Comment la relation entre Trump et Macron s'est-elle dégradée?

INTERNATIONAL Donald Trump était présent à Paris ce week-end pour participer aux commémorations du centenaire de la fin de la Première Guerre mondiale dans un contexte franco-américain délicat...

T.L.G.
Donald Trump et Emmanuel Macron ont échangé ce samedi 10 novembre 2018 à l'Elysée, à l'occasion du centenaire de l'Armistice.
Donald Trump et Emmanuel Macron ont échangé ce samedi 10 novembre 2018 à l'Elysée, à l'occasion du centenaire de l'Armistice. — AFP
  • Donald Trump était présent à Paris ce week-end pour participer aux commémorations du centenaire de la fin de la Première Guerre mondiale.
  • Depuis quelques mois, la relation entre les deux hommes s'est refroidie.
  • Le président a décidé de bouder le forum international sur la paix dimanche après-midi.

C’est la première fois qu'Emmanuel Macron a le droit à son propre tweet. Une petite gifle numérique, en quelque 40 mots, dont  Donald Trump a le secret. « Le président Macron vient de suggérer que l’Europe construise sa propre armée pour se protéger contre les Etats-Unis, la Chine et la Russie. Très insultant mais peut-être que l’Europe devrait d’abord payer sa part à l’OTAN que les Etats-Unis subventionnent largement ! »

Le président américain, en visite pour le week-end en France pour participer aux commémorations de la fin de la Grande guerre, a lâché cette petite bombe au moment même où Air Force One atterrissait près de Paris vendredi. L’initiative montre que la relation entre les deux dirigeants s'est refroidie depuis quelques mois.

L’Otan et « l’armée européenne », sujets de discorde

« C’est assez surprenant, car même lors du fameux Make our planet great again, Donald Trump n’avait pas réagi sur Twitter, rappelle Jean Eric Branaa, maître de conférences en politique américaine à Paris II Sorbonne.

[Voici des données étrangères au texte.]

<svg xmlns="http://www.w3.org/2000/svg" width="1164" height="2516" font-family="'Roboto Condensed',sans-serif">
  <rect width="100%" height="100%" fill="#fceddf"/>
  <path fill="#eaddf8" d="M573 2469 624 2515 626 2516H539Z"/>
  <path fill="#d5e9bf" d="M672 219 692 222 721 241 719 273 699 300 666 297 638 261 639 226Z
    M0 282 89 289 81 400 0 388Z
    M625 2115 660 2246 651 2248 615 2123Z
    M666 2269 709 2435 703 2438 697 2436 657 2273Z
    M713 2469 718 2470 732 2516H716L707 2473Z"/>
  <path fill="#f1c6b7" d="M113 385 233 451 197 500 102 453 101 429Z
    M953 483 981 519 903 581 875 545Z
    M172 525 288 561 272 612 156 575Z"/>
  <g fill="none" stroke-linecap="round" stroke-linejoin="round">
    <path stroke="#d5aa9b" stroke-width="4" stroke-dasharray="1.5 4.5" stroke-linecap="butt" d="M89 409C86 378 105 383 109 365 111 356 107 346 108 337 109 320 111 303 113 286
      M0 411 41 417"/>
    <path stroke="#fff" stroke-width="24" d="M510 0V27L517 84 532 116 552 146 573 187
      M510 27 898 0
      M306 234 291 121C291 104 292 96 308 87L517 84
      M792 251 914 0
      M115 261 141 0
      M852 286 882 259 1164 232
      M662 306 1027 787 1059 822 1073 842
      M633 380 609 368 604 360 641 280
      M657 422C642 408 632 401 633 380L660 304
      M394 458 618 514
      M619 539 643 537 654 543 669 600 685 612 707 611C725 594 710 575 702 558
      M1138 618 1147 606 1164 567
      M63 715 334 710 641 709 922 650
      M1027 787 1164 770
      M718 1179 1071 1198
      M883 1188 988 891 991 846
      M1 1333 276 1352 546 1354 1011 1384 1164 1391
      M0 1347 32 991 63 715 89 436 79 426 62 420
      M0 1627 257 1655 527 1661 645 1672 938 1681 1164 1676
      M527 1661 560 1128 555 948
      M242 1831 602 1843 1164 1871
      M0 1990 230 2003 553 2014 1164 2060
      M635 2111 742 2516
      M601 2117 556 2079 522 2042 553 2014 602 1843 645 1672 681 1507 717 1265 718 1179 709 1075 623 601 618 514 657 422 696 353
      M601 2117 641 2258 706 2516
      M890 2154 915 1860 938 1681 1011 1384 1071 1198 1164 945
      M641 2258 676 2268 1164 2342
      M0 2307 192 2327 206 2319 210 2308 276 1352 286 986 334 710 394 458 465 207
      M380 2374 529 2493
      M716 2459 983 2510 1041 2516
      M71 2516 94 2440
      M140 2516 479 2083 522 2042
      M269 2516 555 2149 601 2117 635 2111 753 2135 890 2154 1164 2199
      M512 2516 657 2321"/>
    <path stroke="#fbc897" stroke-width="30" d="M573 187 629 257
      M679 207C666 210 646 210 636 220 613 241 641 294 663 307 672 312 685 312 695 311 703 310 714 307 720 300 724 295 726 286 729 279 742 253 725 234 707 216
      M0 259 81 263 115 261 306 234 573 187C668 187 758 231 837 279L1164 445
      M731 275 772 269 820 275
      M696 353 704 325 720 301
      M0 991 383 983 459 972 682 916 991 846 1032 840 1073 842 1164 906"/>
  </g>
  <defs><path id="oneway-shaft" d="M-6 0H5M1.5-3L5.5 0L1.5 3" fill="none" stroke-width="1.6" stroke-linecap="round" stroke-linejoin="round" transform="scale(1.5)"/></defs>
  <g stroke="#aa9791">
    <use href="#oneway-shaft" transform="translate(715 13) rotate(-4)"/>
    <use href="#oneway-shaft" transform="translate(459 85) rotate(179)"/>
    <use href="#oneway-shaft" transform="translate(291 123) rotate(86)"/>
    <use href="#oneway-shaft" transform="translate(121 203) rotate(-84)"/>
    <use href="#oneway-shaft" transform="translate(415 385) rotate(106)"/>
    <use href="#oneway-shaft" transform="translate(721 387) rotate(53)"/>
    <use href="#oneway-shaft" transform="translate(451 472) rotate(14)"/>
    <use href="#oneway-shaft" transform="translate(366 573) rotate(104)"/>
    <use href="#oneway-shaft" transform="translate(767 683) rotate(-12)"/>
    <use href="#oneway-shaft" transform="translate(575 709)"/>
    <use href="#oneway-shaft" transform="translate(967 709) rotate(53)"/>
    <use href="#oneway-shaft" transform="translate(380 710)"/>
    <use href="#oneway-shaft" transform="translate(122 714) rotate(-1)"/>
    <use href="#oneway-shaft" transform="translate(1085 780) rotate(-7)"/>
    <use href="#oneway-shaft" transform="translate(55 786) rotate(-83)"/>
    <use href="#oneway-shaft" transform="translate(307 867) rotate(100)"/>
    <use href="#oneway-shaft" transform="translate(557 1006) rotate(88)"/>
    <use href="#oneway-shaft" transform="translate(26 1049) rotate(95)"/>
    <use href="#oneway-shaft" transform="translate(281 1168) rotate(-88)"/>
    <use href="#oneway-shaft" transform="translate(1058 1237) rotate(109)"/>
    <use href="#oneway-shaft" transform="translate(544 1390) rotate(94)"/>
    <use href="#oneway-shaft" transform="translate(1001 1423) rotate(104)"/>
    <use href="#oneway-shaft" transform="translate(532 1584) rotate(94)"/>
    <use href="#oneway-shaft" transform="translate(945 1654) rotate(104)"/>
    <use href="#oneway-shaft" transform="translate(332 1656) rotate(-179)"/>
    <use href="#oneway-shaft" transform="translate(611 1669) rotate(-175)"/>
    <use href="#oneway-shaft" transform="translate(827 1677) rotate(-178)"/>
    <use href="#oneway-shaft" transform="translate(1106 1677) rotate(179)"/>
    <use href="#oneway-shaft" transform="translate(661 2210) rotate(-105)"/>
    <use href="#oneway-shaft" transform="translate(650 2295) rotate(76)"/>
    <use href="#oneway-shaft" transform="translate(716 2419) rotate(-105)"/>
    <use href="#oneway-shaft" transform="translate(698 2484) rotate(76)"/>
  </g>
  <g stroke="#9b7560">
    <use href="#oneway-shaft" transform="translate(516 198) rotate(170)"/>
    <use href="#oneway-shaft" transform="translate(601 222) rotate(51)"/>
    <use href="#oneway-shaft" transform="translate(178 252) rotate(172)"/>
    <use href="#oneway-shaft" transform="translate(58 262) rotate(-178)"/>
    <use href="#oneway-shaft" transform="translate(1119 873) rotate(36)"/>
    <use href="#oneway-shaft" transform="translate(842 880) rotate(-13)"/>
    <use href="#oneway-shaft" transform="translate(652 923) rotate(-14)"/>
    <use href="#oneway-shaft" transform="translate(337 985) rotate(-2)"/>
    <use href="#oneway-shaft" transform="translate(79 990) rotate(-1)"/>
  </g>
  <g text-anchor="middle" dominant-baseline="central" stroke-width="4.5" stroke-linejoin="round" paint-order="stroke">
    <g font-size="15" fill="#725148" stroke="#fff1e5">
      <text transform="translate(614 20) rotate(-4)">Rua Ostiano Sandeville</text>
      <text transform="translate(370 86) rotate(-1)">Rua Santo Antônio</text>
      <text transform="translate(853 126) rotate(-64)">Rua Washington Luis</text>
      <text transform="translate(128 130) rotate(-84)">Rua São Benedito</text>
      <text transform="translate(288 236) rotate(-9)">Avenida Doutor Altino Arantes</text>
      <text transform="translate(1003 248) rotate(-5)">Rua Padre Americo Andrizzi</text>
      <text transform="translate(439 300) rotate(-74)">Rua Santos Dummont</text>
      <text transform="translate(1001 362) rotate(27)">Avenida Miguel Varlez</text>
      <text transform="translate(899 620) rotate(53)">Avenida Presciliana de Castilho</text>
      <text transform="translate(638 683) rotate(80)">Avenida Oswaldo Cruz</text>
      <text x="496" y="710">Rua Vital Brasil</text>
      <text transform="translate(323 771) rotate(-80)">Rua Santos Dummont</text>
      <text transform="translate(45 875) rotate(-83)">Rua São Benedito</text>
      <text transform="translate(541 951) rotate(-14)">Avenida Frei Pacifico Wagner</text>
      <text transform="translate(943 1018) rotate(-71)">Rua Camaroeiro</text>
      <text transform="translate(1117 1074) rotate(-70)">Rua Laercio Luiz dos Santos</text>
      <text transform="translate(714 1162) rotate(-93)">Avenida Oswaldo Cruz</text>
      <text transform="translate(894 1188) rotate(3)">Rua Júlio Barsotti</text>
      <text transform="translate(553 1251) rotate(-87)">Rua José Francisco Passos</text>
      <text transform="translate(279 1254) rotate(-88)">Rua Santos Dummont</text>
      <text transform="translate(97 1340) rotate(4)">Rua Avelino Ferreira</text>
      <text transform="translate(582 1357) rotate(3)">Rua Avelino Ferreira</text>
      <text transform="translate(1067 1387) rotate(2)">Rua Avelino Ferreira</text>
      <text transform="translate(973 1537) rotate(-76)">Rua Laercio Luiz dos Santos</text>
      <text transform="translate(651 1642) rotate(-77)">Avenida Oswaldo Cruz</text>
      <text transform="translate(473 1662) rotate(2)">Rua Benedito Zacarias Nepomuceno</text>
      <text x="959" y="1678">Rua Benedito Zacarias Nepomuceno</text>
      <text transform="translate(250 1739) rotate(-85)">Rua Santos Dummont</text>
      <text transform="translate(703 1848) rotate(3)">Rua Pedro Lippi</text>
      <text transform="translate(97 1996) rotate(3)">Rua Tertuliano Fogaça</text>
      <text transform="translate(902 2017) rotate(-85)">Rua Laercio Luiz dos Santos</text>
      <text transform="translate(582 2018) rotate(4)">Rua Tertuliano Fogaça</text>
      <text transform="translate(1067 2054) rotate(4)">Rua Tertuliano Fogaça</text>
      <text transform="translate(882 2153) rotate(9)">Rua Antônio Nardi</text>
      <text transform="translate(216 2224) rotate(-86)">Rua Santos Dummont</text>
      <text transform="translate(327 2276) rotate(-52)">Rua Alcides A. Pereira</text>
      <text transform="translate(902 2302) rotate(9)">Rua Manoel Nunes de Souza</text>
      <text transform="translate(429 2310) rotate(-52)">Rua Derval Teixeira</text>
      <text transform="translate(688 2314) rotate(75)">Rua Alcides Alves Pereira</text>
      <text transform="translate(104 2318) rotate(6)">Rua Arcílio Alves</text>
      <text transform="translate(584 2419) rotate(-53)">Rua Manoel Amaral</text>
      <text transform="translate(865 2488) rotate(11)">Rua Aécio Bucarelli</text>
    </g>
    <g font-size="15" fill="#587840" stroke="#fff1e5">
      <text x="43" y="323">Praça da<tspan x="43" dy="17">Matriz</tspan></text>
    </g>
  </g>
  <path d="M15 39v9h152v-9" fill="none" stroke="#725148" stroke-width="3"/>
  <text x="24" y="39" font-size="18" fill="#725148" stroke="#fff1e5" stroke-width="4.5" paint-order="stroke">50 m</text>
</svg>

Mais le président américain s’est senti attaqué par deux déclarations d’Emmanuel Macron : son propos sur le retour  des nationalismes, digne des années 30 et sa proposition d’armée européenne », assure l’auteur de Trumpland, portrait d’une Amérique divisée (Privat).

Emmanuel Macron pousse à une autonomisation de la défense européenne alors qu’une grande partie des Européens s’abritent sous le bouclier de l’Otan depuis l’après-guerre. Ces derniers ne paient pas un prix satisfaisant selon le président américain.

« Trump a tapé du poing sur la table, mais cette idée d’un partage du fardeau est très ancienne puisqu’elle date de 1967. En réalité, les Américains tiennent mordicus au maintien de l’Otan, qui leur offre une présence stratégique militaire importante en Europe », assure Yves Boyer, chercher associé à la Fondation pour la recherche stratégique. Les deux hommes ont d’ailleurs calmé le jeu, samedi, lors d’une rencontre à l’Elysée. « Nous sommes devenus très bons amis au fil des ans », a tempéré l'Américain. Son visage fermé tranchait pourtant avec les mamours des précédentes rencontres.

Multilatéralisme contre nationalisme

« Donald Trump a longtemps épargné son homologue français, mais désormais la presse américaine parle d’une fin de bromance : le président des Etats-Unis ne fait plus de cadeaux à la France, note Jean Eric Branaa. La stratégie d’Emmanuel Macron, de maintenir une relation de confiance en espérant obtenir des avancées, n’a pas fonctionné ». Environnement, nucléaire iranien, taxes sur l’acier et l’aluminium, reconnaissance de Jérusalem comme capitale de l’État d’Israël… La défense européenne n’est pas le seul point de crispation entre les deux pays.

« Ils ne sont pas sur la même longueur d’onde dans leur vision des relations internationales. Emmanuel Macron insiste sur le multilatéralisme pour maintenir la paix quand Trump défend le nationalisme qui sauve les peuples et veut ne se faire imposer aucune règle », poursuit le spécialiste des Etats-Unis.

Ce dimanche, pour célébrer le centenaire de l’Armistice, le chef de l’Etat français a d'ailleurs torpillé en creux la stratégie de son homologue américain : « Le patriotisme est l’exact contraire du nationalisme. Le nationalisme en est sa trahison », a-t-il dit sous l’Arc de Triomphe, devant son «ami» d'outre-Manche. Donald Trump n’a pas entendu, en revanche, sa tribune en faveur du multilatéralisme au Forum de la paix qui s'est tenu dimanche soir à La Villette. Il a préféré bouder la cérémonie.